The main objection to this kind of view is that it seems very implausible, for similar reasons to epistemicism about vagueness. In particular, it is hard to see how we could be ignorant of the kinds of facts involved in incomparability.

=== Genuine incomparability ===
Joseph Raz has argued that in cases of incomparability, no comparison applies. Neither option is better, and they are not equally good.

On this view, the small-improvement argument is sound.

John Nolt provides a formal logical treatment of genuine incomparability and related topics in Incomparable Values (see references).

=== Parity ===
Ruth Chang has argued that (at least some of the time), options may be comparable even if they are not trichotomously comparable. She does this by denying that the three trichotomous comparisons are the only ones on offer. She defends the existence of a fourth comparison, which she calls 'parity'. Luke Elson has criticised this argument, claiming that the apparent possibility of parity is really an artefact of the vagueness of the (trichotomous) comparisons involved.

=== Incomparability as vagueness ===
Finally, a set of philosophers led by John Broome has argued that incomparability is vagueness.
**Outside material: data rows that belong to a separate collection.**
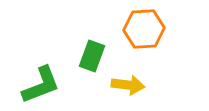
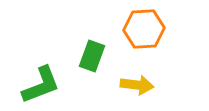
yellow arrow: moved 9 px right
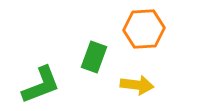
green rectangle: moved 2 px right, 1 px down
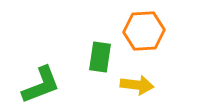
orange hexagon: moved 2 px down
green rectangle: moved 6 px right; rotated 12 degrees counterclockwise
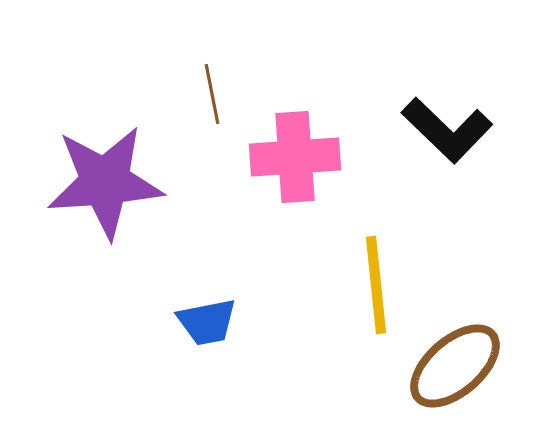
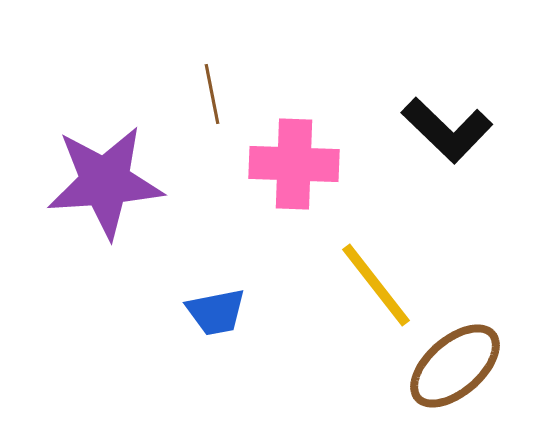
pink cross: moved 1 px left, 7 px down; rotated 6 degrees clockwise
yellow line: rotated 32 degrees counterclockwise
blue trapezoid: moved 9 px right, 10 px up
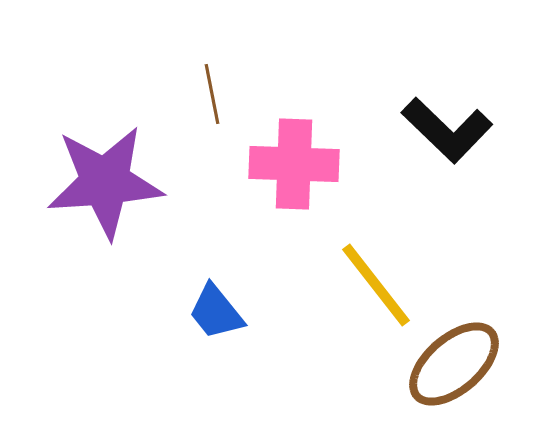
blue trapezoid: rotated 62 degrees clockwise
brown ellipse: moved 1 px left, 2 px up
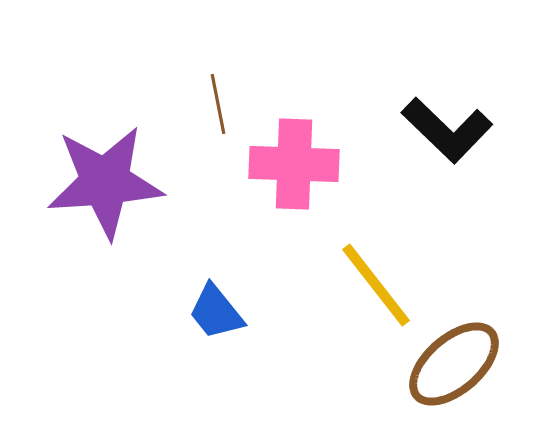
brown line: moved 6 px right, 10 px down
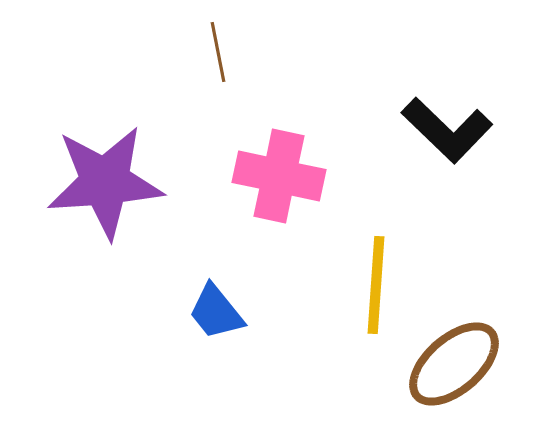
brown line: moved 52 px up
pink cross: moved 15 px left, 12 px down; rotated 10 degrees clockwise
yellow line: rotated 42 degrees clockwise
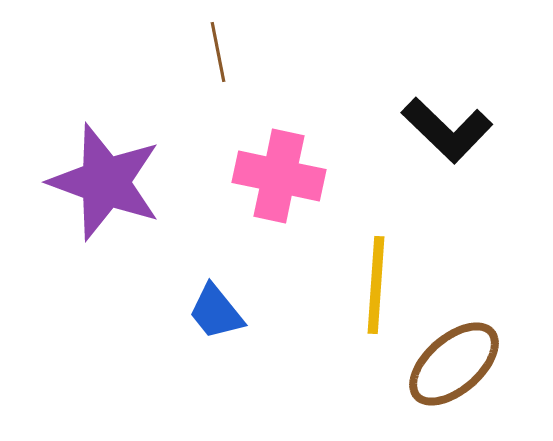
purple star: rotated 24 degrees clockwise
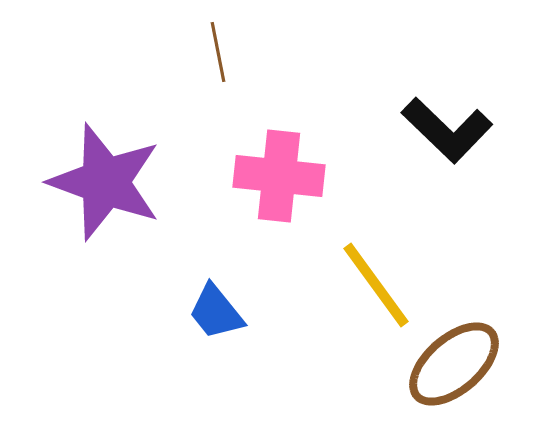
pink cross: rotated 6 degrees counterclockwise
yellow line: rotated 40 degrees counterclockwise
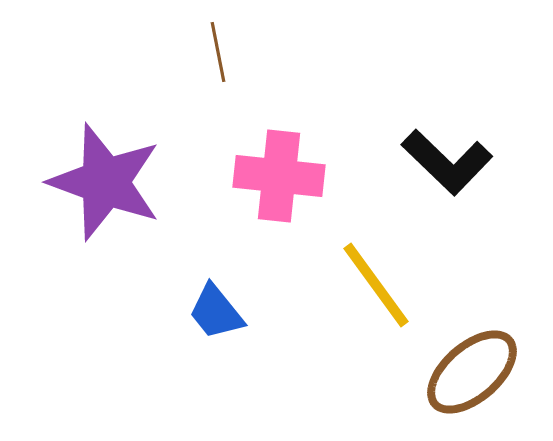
black L-shape: moved 32 px down
brown ellipse: moved 18 px right, 8 px down
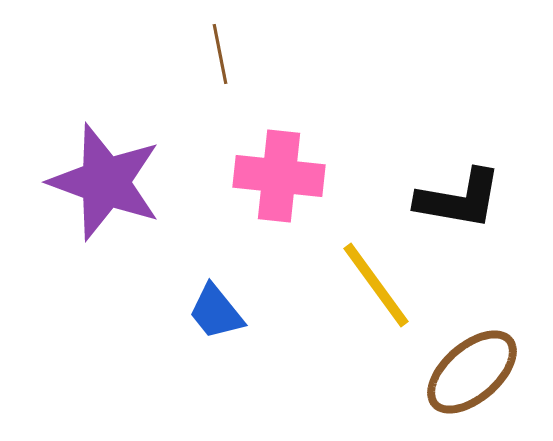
brown line: moved 2 px right, 2 px down
black L-shape: moved 12 px right, 37 px down; rotated 34 degrees counterclockwise
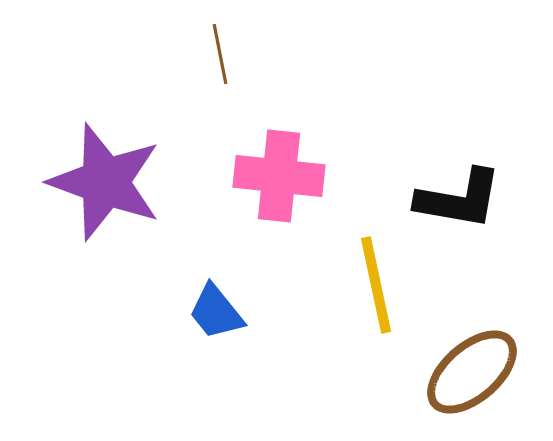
yellow line: rotated 24 degrees clockwise
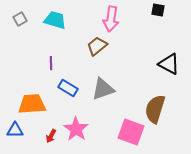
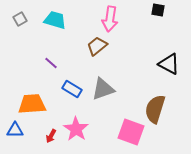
pink arrow: moved 1 px left
purple line: rotated 48 degrees counterclockwise
blue rectangle: moved 4 px right, 1 px down
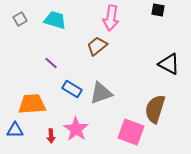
pink arrow: moved 1 px right, 1 px up
gray triangle: moved 2 px left, 4 px down
red arrow: rotated 32 degrees counterclockwise
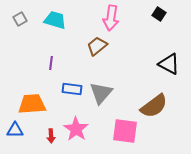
black square: moved 1 px right, 4 px down; rotated 24 degrees clockwise
purple line: rotated 56 degrees clockwise
blue rectangle: rotated 24 degrees counterclockwise
gray triangle: rotated 30 degrees counterclockwise
brown semicircle: moved 1 px left, 3 px up; rotated 144 degrees counterclockwise
pink square: moved 6 px left, 1 px up; rotated 12 degrees counterclockwise
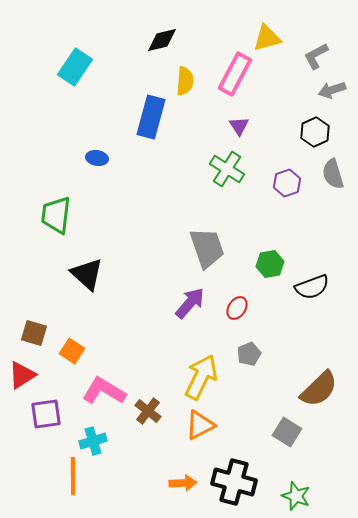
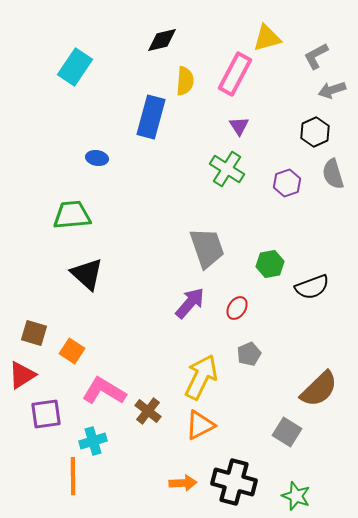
green trapezoid: moved 16 px right; rotated 78 degrees clockwise
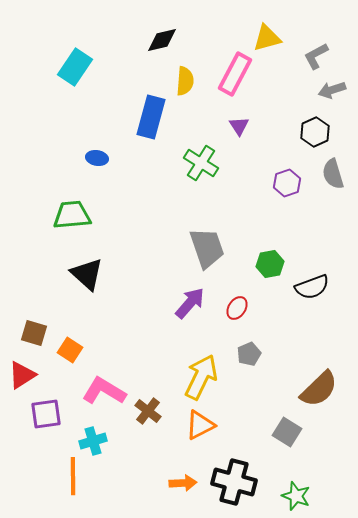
green cross: moved 26 px left, 6 px up
orange square: moved 2 px left, 1 px up
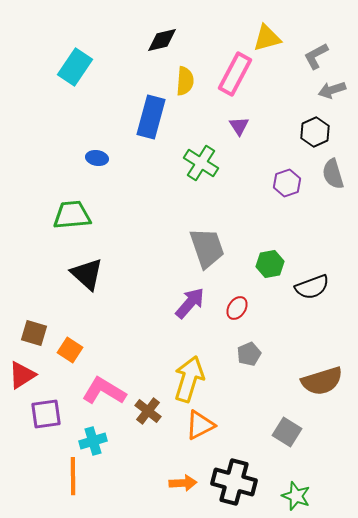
yellow arrow: moved 12 px left, 2 px down; rotated 9 degrees counterclockwise
brown semicircle: moved 3 px right, 8 px up; rotated 27 degrees clockwise
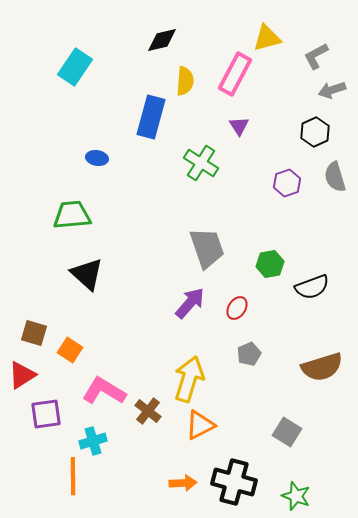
gray semicircle: moved 2 px right, 3 px down
brown semicircle: moved 14 px up
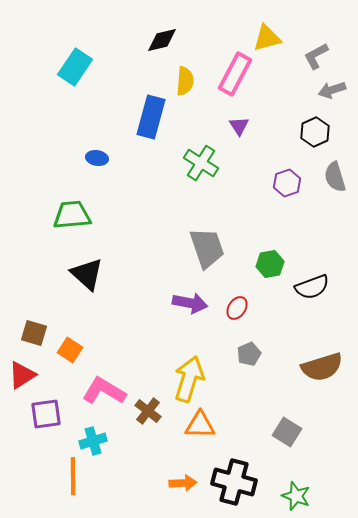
purple arrow: rotated 60 degrees clockwise
orange triangle: rotated 28 degrees clockwise
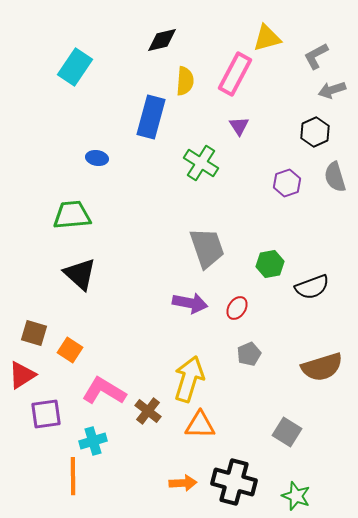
black triangle: moved 7 px left
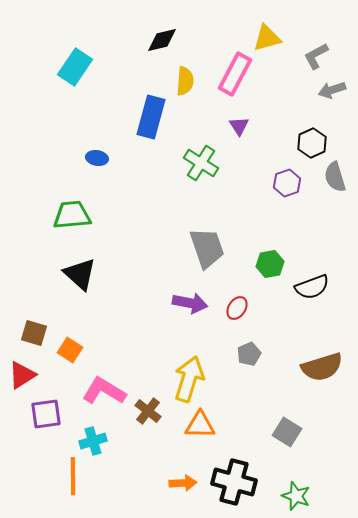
black hexagon: moved 3 px left, 11 px down
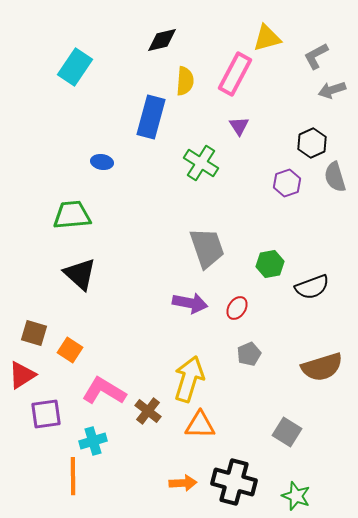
blue ellipse: moved 5 px right, 4 px down
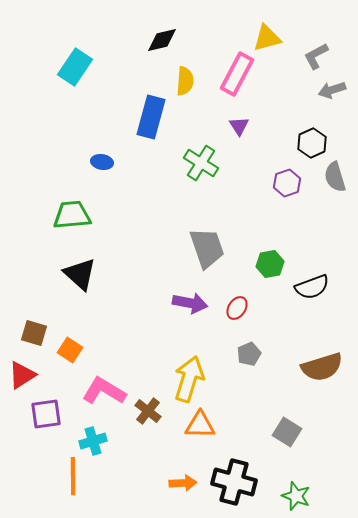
pink rectangle: moved 2 px right
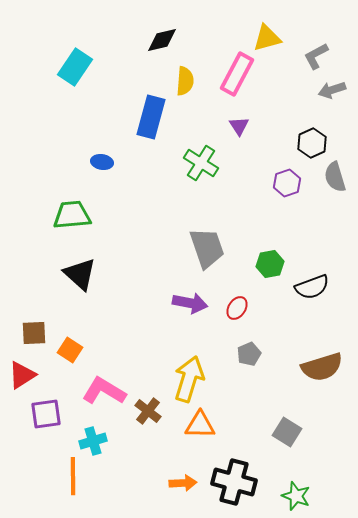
brown square: rotated 20 degrees counterclockwise
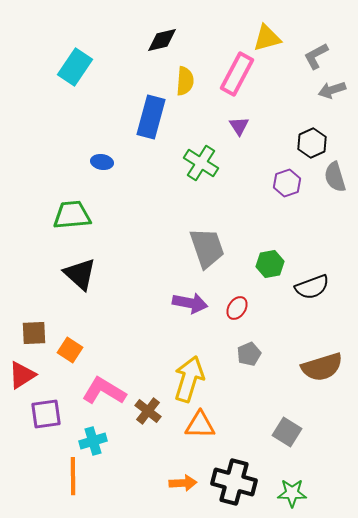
green star: moved 4 px left, 3 px up; rotated 20 degrees counterclockwise
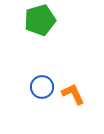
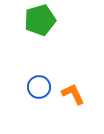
blue circle: moved 3 px left
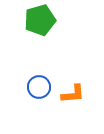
orange L-shape: rotated 110 degrees clockwise
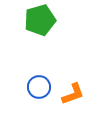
orange L-shape: rotated 15 degrees counterclockwise
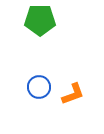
green pentagon: rotated 16 degrees clockwise
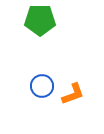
blue circle: moved 3 px right, 1 px up
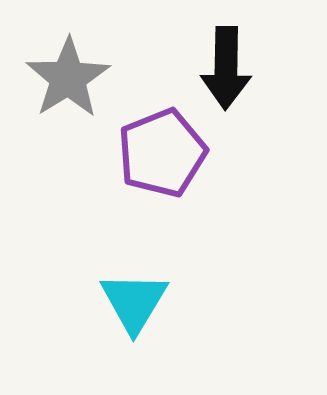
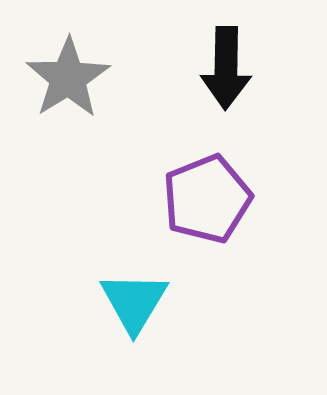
purple pentagon: moved 45 px right, 46 px down
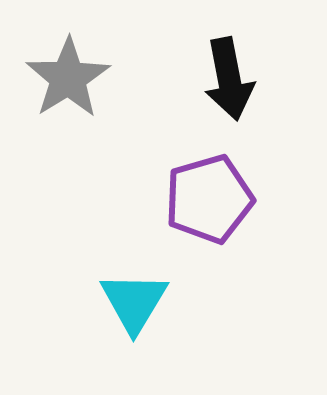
black arrow: moved 3 px right, 11 px down; rotated 12 degrees counterclockwise
purple pentagon: moved 2 px right; rotated 6 degrees clockwise
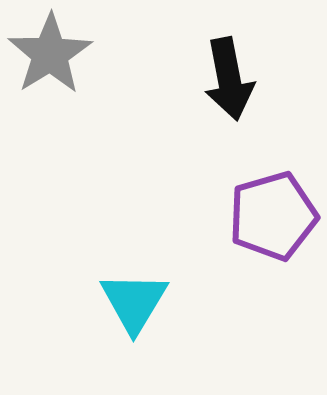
gray star: moved 18 px left, 24 px up
purple pentagon: moved 64 px right, 17 px down
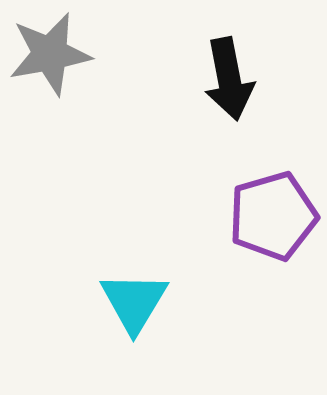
gray star: rotated 22 degrees clockwise
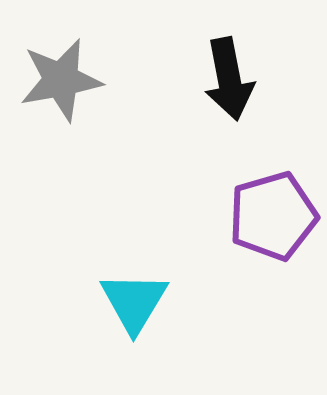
gray star: moved 11 px right, 26 px down
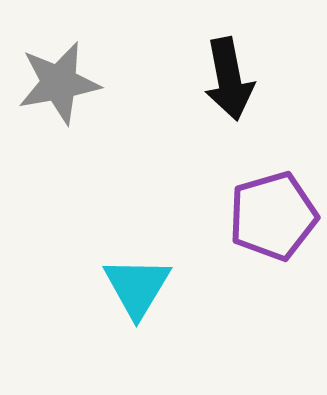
gray star: moved 2 px left, 3 px down
cyan triangle: moved 3 px right, 15 px up
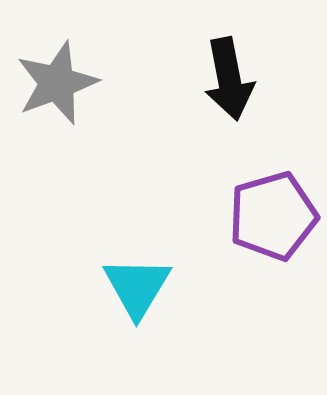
gray star: moved 2 px left; rotated 10 degrees counterclockwise
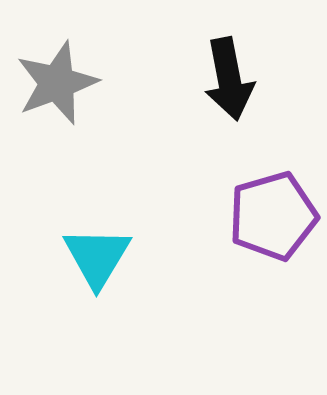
cyan triangle: moved 40 px left, 30 px up
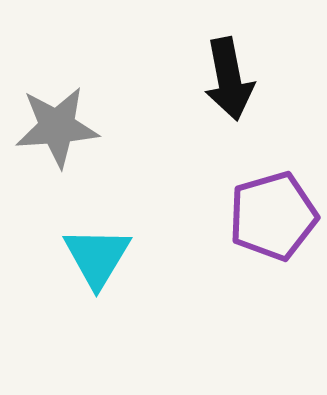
gray star: moved 44 px down; rotated 16 degrees clockwise
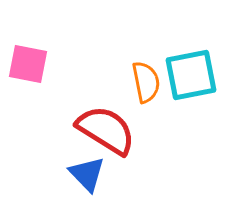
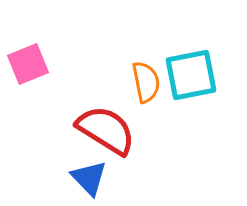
pink square: rotated 33 degrees counterclockwise
blue triangle: moved 2 px right, 4 px down
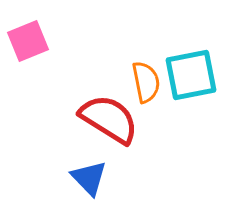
pink square: moved 23 px up
red semicircle: moved 3 px right, 11 px up
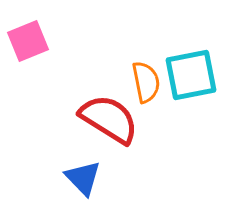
blue triangle: moved 6 px left
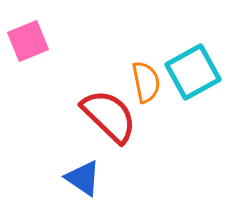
cyan square: moved 2 px right, 3 px up; rotated 18 degrees counterclockwise
red semicircle: moved 3 px up; rotated 12 degrees clockwise
blue triangle: rotated 12 degrees counterclockwise
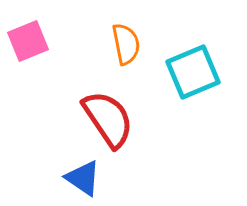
cyan square: rotated 6 degrees clockwise
orange semicircle: moved 20 px left, 38 px up
red semicircle: moved 1 px left, 3 px down; rotated 12 degrees clockwise
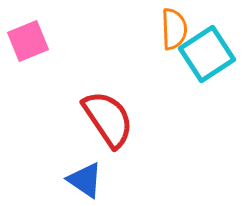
orange semicircle: moved 48 px right, 15 px up; rotated 9 degrees clockwise
cyan square: moved 14 px right, 18 px up; rotated 10 degrees counterclockwise
blue triangle: moved 2 px right, 2 px down
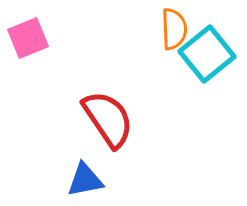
pink square: moved 3 px up
cyan square: rotated 6 degrees counterclockwise
blue triangle: rotated 45 degrees counterclockwise
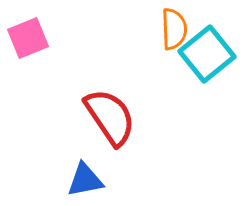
red semicircle: moved 2 px right, 2 px up
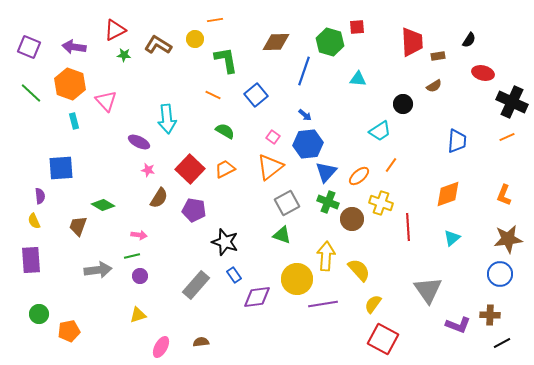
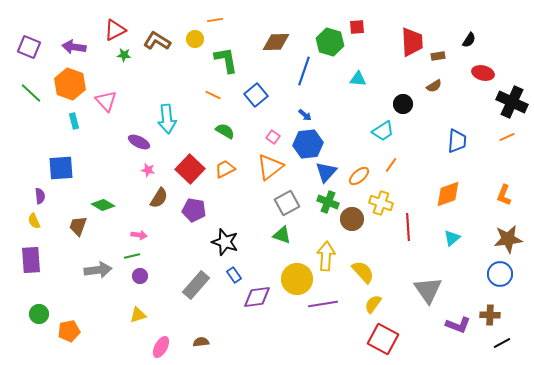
brown L-shape at (158, 45): moved 1 px left, 4 px up
cyan trapezoid at (380, 131): moved 3 px right
yellow semicircle at (359, 270): moved 4 px right, 2 px down
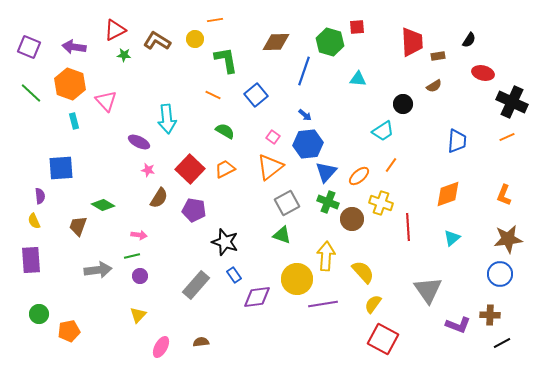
yellow triangle at (138, 315): rotated 30 degrees counterclockwise
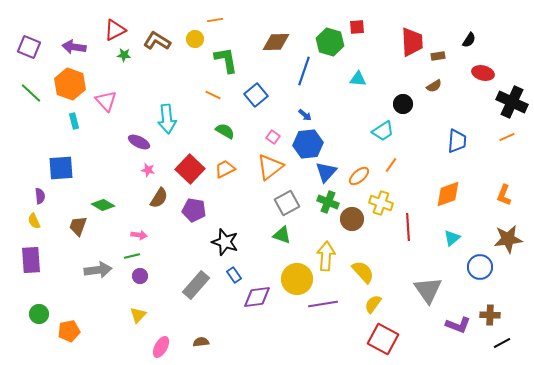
blue circle at (500, 274): moved 20 px left, 7 px up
This theory says that it is vague or indeterminate which trichotomous comparison applies.

The argument for this position is complex, and how 'incomparability as vagueness' is to be understood depends on one's theory of vagueness. But the main idea behind the theory is fairly simple. What is the precise minimum number of grains of sand needed to count as a heap, or hairs required to count as non-bald? If there is no precise number, only a rough range, then these are instances of vagueness. On one set of theories of vagueness, it is indeterminate how many heaps or hairs are required. Perhaps our language simply does not specify a sharp boundary.

In the small-improvement argument, the incomparability as vagueness view might say that it is indeterminate whether banking is better or worse than philosophy, or precisely equally good.

One taxonomic complication is distinguishing the view that incomparability is vagueness, combined with epistemicism about vagueness, from epistemicism about incomparability.

== Philosophical implications of incomparability ==
Incomparability has figured prominently in several philosophical debates concerning moral and rational action. In general, incomparability can add complications to any view according to which one ought to do the best thing that one can, or the better of two options. If the options are incomparable, it may be that neither is better. (Depending on which view of incomparability is true.)

=== Morality ===
Consequentialists think that the morally right thing to do is what promotes the most overall good. But if two actions produce incomparable outcomes, it may be that neither is better.

The topic of incommensurability has also frequently arisen in discussions of the version of natural law theory associated with John Finnis and others.

=== Rational choice ===
Joseph Raz has argued that incommensurability undermines the 'rationalistic' view of human action according to which distinctively rational action is doing what one has most reason to do.

Philosophical reflection about practical reason typically aims for a description of the principles relevant in answering the question, "What is to be done in this or that circumstance?" On one popular view, answers to this question can be found by comparing the relative strengths of the various values or norms in play in some given situation. For example, if one is trying to decide on some nice afternoon whether they should stay in to do work or go for a walk, on this view of practical reason they will compare the merits of these two options. If going for a walk is the better or more reasonable course of action, they should put aside their books and go for a stroll. The topic of incommensurability—and the topic of incomparability in particular—is especially important to those who advocate this view of practical reason. For if one's options in certain circumstances are of incomparable value, they cannot settle the question of what to do by choosing the better option. When the competing options are incomparable, then by definition neither is better than the other.